As the student-radio voice of Boston College hockey in the late 1970s, I watched Joey Mullen dominate eastern college hockey. Lacking the grace of an accomplished skater, he seemed to defy the laws of physics as he flew over the ice, scoring more often from a horizontal position than from a vertical one. At a school that is building a reputation for explosive small athletes ( Doug Flutie, Michael Adams), the 5'9" Mullen was instant excitement whenever he was on the ice.
Joey's 110 points during this regular season for the Flames were the most ever in the NHL by a U.S.-born player, and his 51 goals made him the third U.S.-born player to score 50 or more goals in a season. Bobby Carpenter, who was born in Beverly, Mass., scored 53 goals for the Capitals in 1984-85, and in 1987-88, Jimmy Carson of Southfield, Mich., scored 55 for the Kings.
RICHARD A. RAPP
Kiesling wrote, "The Mullens have never been fighters, on or off the ice." That would have been an excellent opportunity to mention that in 1986-87, Joey was awarded the NHL's Lady Byng Trophy for sportsmanship.
CAMERAS ON THE COACH
John Feinstein is right to complain about the inordinate adulation of college basketball coaches by the media, especially by the broadcast media (POINT AFTER, April 10). However, Feinstein deals with what is only one manifestation of a larger problem, namely, that coaches have taken over the game.
How often have we seen the last minute or so of a game take 10 or 15 minutes to play because coaches are allowed to call repeated timeouts? Given this Svengali-like control over the players, is it any wonder that television announcers go on and on about the coaches' supposed genius?

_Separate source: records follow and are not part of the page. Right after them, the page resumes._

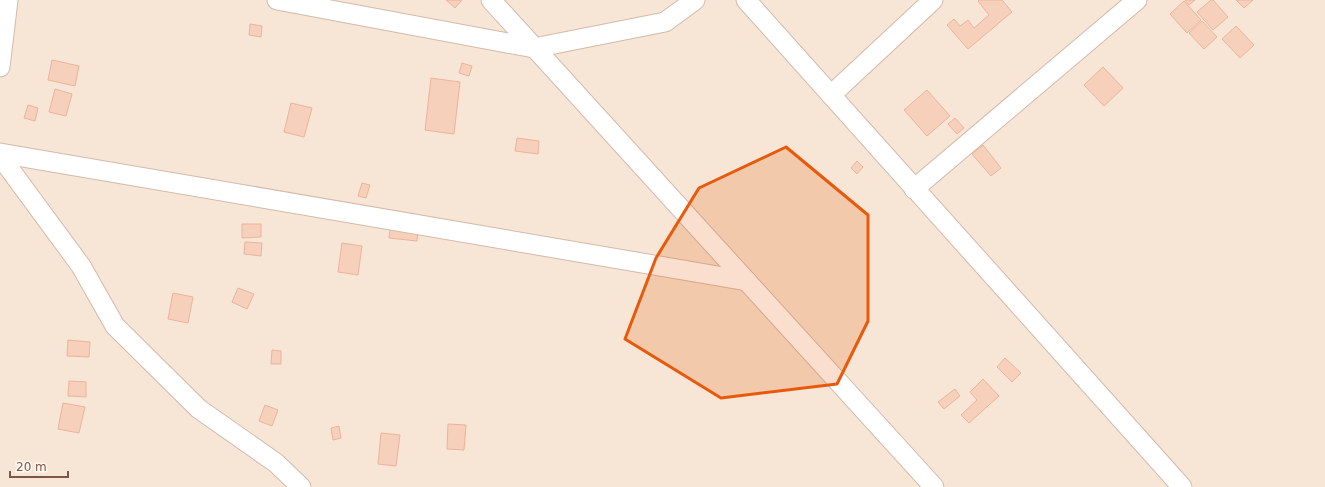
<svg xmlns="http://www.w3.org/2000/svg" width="1325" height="487" font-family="'DejaVu Sans',sans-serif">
  <rect width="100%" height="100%" fill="#fef4e7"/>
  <rect fill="#f7e5d5" x="0" y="0" width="1325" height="487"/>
  <g fill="#f7d0bc" stroke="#ebb49a">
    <polygon points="446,0 462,0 455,8"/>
    <polygon points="979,0 1002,0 1012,12 968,49 947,25 954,19 960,26 968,20 974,28 989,15 978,1"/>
    <polygon points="1185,0 1195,0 1189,5"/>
    <polygon points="1211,0 1213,0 1228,17 1213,30 1197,12"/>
    <polygon points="1236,0 1253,0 1244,8"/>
    <polygon points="1184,1 1201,20 1187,33 1170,14"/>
    <polygon points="1202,21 1217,37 1204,49 1189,33"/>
    <polygon points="250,24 262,26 261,37 249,35"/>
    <polygon points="1236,26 1254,45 1240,58 1222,39"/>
    <polygon points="52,60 79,66 75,86 48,80"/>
    <polygon points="462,63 472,66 469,76 459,73"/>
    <polygon points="1103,67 1123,88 1104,106 1084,85"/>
    <polygon points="431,78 460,82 454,134 425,130"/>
    <polygon points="55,89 72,94 66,116 49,112"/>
    <polygon points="927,90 950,116 927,136 904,110"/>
    <polygon points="291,103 312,108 304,137 284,132"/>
    <polygon points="28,105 38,108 35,121 24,118"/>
    <polygon points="955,118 964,128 957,134 948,124"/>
    <polygon points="517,138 539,141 538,154 515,151"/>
    <polygon points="983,145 1001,168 991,176 972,154"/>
    <polygon points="857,161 863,167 857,174 851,168"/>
    <polygon points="362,183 370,185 366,198 358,196"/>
    <polygon points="242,224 261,224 261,237 242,238"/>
    <polygon points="390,229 418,231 417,241 389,238"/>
    <polygon points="245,242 262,243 261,256 244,254"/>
    <polygon points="342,243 362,246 358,275 338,272"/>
    <polygon points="238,288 254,294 247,309 232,302"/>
    <polygon points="173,293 193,297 188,323 168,319"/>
    <polygon points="68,340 90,342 89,357 67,356"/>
    <polygon points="272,350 281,351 281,364 271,364"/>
    <polygon points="1005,358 1021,373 1012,382 997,367"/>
    <polygon points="983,379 999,396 969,423 961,415 977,400 970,392"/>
    <polygon points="69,381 86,382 86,397 68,396"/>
    <polygon points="955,389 960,396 944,409 938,402"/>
    <polygon points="63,403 85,407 79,433 58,429"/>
    <polygon points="265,405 278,410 272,426 259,421"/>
    <polygon points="448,424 466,425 464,450 447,449"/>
    <polygon points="339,426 341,438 333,440 331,428"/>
    <polygon points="381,433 400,435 396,466 378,464"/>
  </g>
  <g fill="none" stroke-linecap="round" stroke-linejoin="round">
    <g stroke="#d3baab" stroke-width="21">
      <g id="street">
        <polyline points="277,0 534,48 665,22 695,0"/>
        <polyline points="491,0 934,487"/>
        <polyline points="746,0 1182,487"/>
        <polyline points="0,67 8,0"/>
        <polyline points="831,95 933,0"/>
        <polyline points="0,153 747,281"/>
        <polyline points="0,156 81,266 115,326 199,409 276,463 301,487"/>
        <polyline points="914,189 1137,0"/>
      </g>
    </g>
    <use href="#street" stroke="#fff" stroke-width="19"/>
  </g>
  <path fill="#e8590c" fill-opacity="0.2" stroke="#e8590c" stroke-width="3" stroke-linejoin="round" d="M786 147 868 215V321L837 384 721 398 625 339 656 258 699 188Z"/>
  <path d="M10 471v6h58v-6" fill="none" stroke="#7c5748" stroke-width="2"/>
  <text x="16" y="471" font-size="12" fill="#7c5748" stroke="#fff8f0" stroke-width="3" paint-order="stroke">20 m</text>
</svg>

I suggest limiting each team to one full timeout and one 20-second timeout during the last two minutes of a game. This would not only restore the game to its natural rhythm but also return it to the players. We might even see the return of the classic floor general, the player who takes charge and directs his team without interference from the coach.
KENNETH R. SCHMEICHEL
How interesting that Feinstein laments the attention given to basketball coaches by the media. Isn't this the same John Feinstein who reaped the financial rewards of writing a best-selling book (A Season on the Brink) about—of all things—a basketball coach ( Indiana's Bob Knight)?
You've got gall, Feinstein, by the basketful.
RICHARD R. BIER
After reading your March 13 article (Born To Serve) on Andre Agassi and his entourage, I feel compelled to present a different image of this young tennis player. While competing in a tournament in Indian Wells, Calif., just after your story appeared, Andre and his brother, Phil; his manager, Bill Shelton; and his coach, Nick Bollettieri, spent several hours with 135 members of the Boys Club of Coachella Valley, of which I am executive director. Coach Bollettieri gave an outstanding talk to the youngsters about how to get more out of their lives, and Andre responded to questions and autographed posters, T-shirts and other items (below) for the boys. When arrangements were being made for this visit, I asked Phil if he wanted me to contact the media. His response was, "No, we want to do this for the kids."